3.5.2. Air Pollutants in the Exhaust Gas

To guarantee the economic feasibility of the combustion melting process using sewage sludge solid fuel, the operation was performed under conditions of oxygen enrichment at 80%, and the air pollutants present in the generated combustion gases were analysed. From

Table 8. Air pollutant concentrations in the exhaust gas.

CO2 (%)			CO (ppm)			NOx (ppm)			SO2 (ppm)
Max.	Min.	Avg.	Max.	Min.	Avg.	Max.	Min.	Avg.	Max.	Min.	Avg.
62	31	41	60	0	2	1032	677	853	0	0	0

, it is evident that the values of CO and SO₂ satisfied the permissible air pollution emission criteria of the Republic of Korea, but NO_x averaged at a relatively high level of 853 ppm. Nitrogen in the air supplied for the oxygen-enriched operation was converted to thermal NO_x at the high temperature of 1300 °C. To reduce the NO_x emissions contained in the exhaust gases, facilities enabling selective non-catalytic reduction (SNCR) and selective catalytic reduction (SCR) may be installed for air pollution prevention. The efficiency of SNCR generally ranges from 50% to 60%, while that of SCR ranges from 85% to 90%. However, when SNCR and SCR are installed in the combustion melting system under an oxygen enrichment condition of 80%, the atmospheric emission concentration of NO_x is estimated to be up to 34 ppm, which does not satisfy the 30 ppm standard for permissible air pollution emission criteria of South Korea, requiring further efforts to reduce NO_x.
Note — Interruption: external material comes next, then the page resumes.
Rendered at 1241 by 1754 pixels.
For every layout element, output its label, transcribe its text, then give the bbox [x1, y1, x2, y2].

3.5.3. Heavy Metal Analysis

Heavy metal content and elution analyses were conducted to identify the behaviour of heavy metals in slag produced during the combustion melting process of sewage sludge solid fuel. Six heavy metals were analysed: Pb, Cd, Cu, As, Cr, and Hg (

Table 9. Heavy metal concentrations in various sludge, slag, and ash samples.
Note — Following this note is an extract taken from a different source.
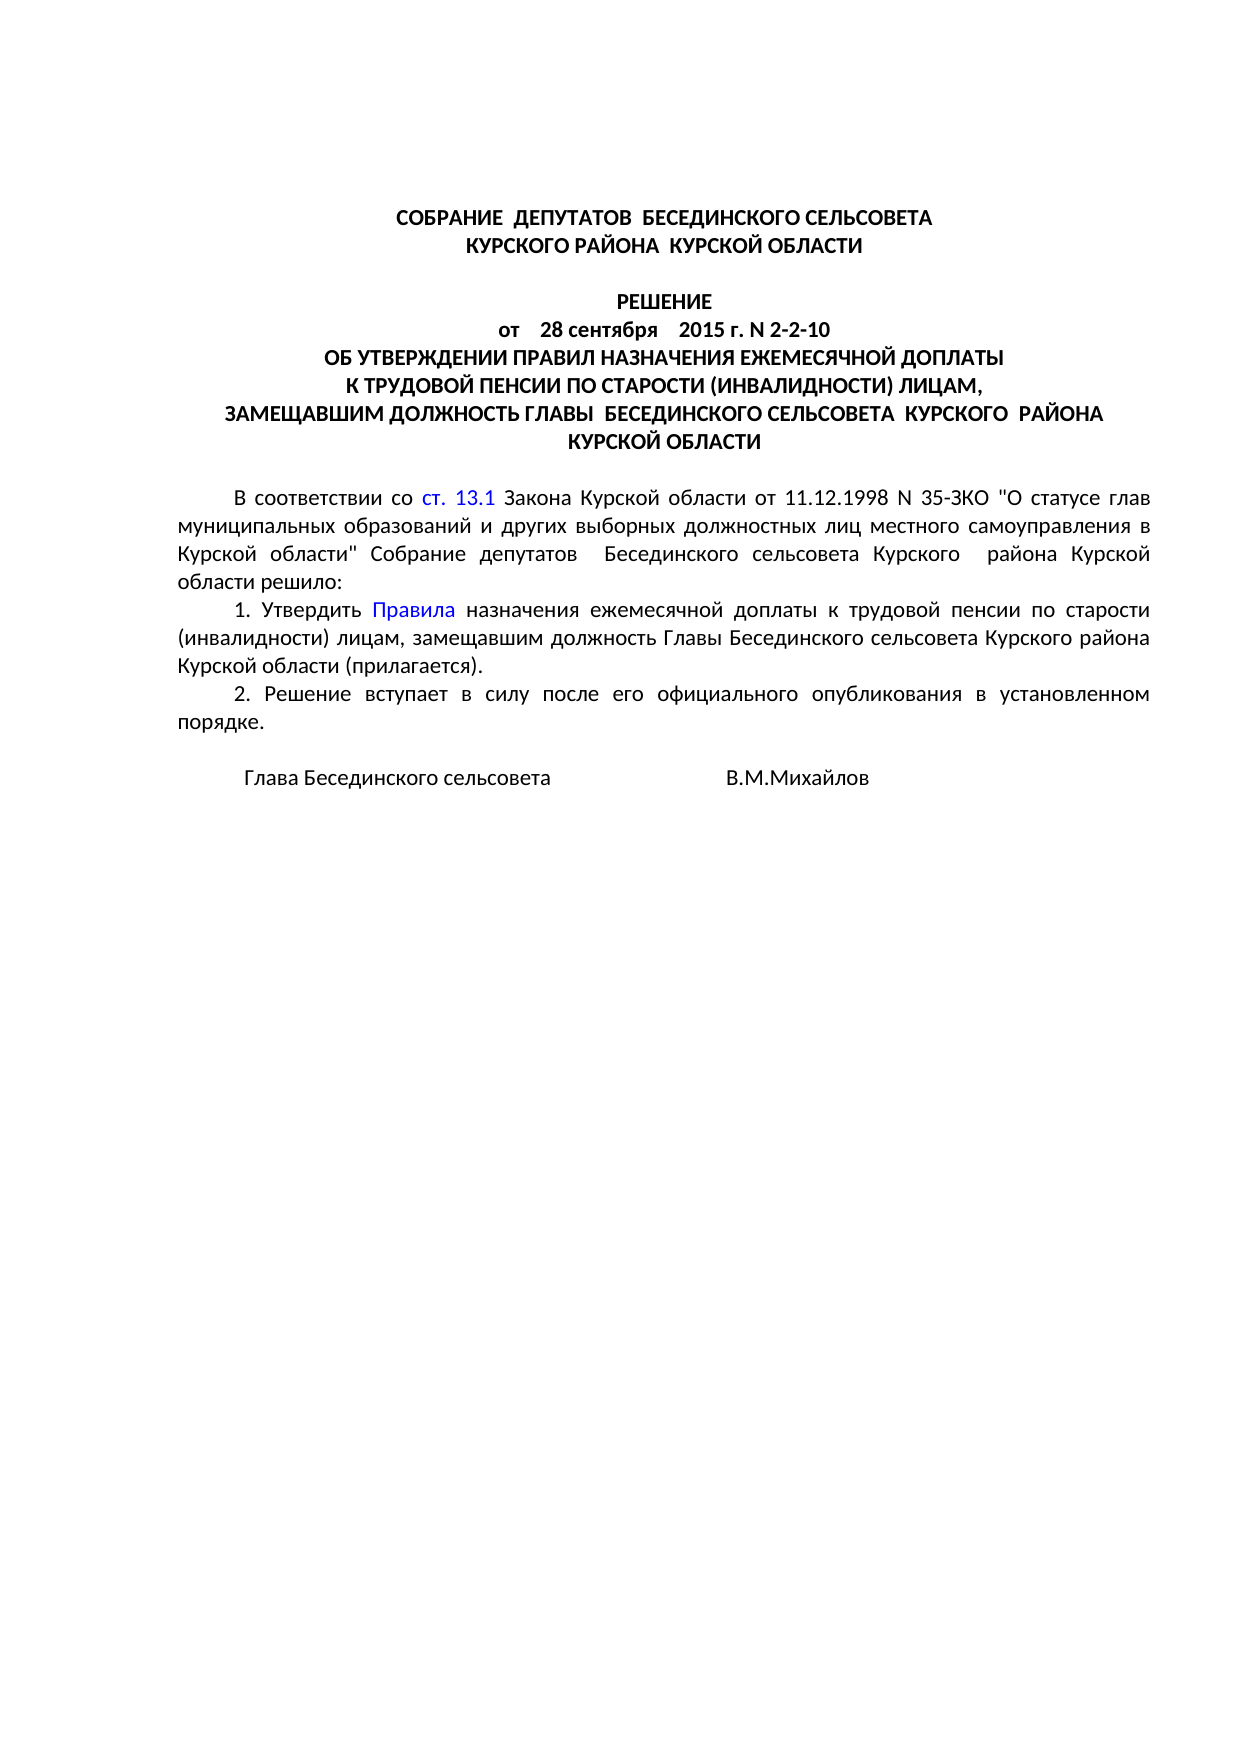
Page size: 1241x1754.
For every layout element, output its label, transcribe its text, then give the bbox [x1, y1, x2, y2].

Sample	Unit	Pb	Cd	Cu	As	Cr	Hg
Content Analysis
Sludge Solid Fuel Ash	mg/kg	711.57	28.24	6,737.77	24.77	1137.24	0.07
Leaching Analysis
Fly Ash	mg/L	0.07	N/D	0.593	0.638	0.933	0.006
Slag		N/D	N/D	0.213	N/D	N/D	N/D

N/D: Not detected.

). Five heavy metals (excluding Cd) were detected in the eluted solution of fly ash from the pilot plant; in the case of slag, no metals were eluted, except for Cu. These results confirmed that the slag of the sewage sludge solid fuel retained heavy metals.

4. Conclusions

This study reviewed the applicability of CMT in the energisation of sewage sludge solid fuel. The characteristics of slagging, according to temperature, mixing ratio of sawdust, and ash basicity were analysed using the basicity index and PI.

• The PI of the mixture was lower than that of sewage sludge, and yielded results that were similar to those of sawdust, indicating that the sewage sludge solid fuel in which sawdust was mixed had a negative effect on the PI of ash.
• Basicity degree gradually increased, and the PI decreased as the sawdust mixing ratio increased. In addition, in view of the minimal change in the PI depending on the mixing ratio at 32% or higher, the PI for sewage sludge solid fuel is expected to remain at approximately 60% at a basicity index of 0.8 or higher.
• The increase in fluidity when sawdust is added to adjust the basicity is attributed to the melting temperature being lower than that of a single substance if an inorganic material contained in the ash forms a eutectic compound.
• The slagging rate of the produced slag was 88.03%, and the resulting volume reduction rate was 88.93%, indicating a volume reduction effect on the treatment of sewage sludge in the combustion furnace.
• Analysis of pollutants in exhaust gases generated by the combustion melting pilot plant operation demonstrated that small amounts of CO and SO₂ were produced. However, the average NO_x concertation was high (853 ppm), indicating that nitrogen was converted to NO_x in the oxygen-rich environment. Therefore, to prevent the release of NO_x, SNCR and SCR facilities need to be installed in oxygen-enriched combustion melting plants when using sewage sludge solid fuel.
• Analysis of slag containing heavy metals in the eluted solution from sewage sludge solid fuel showed that heavy metals contained in the sewage sludge solid fuel, with the exception of Cu, were retained within the slag. This indicates that heavy metal stability in the environment is ensured in case the sewage sludge solid fuel slag is buried in landfill.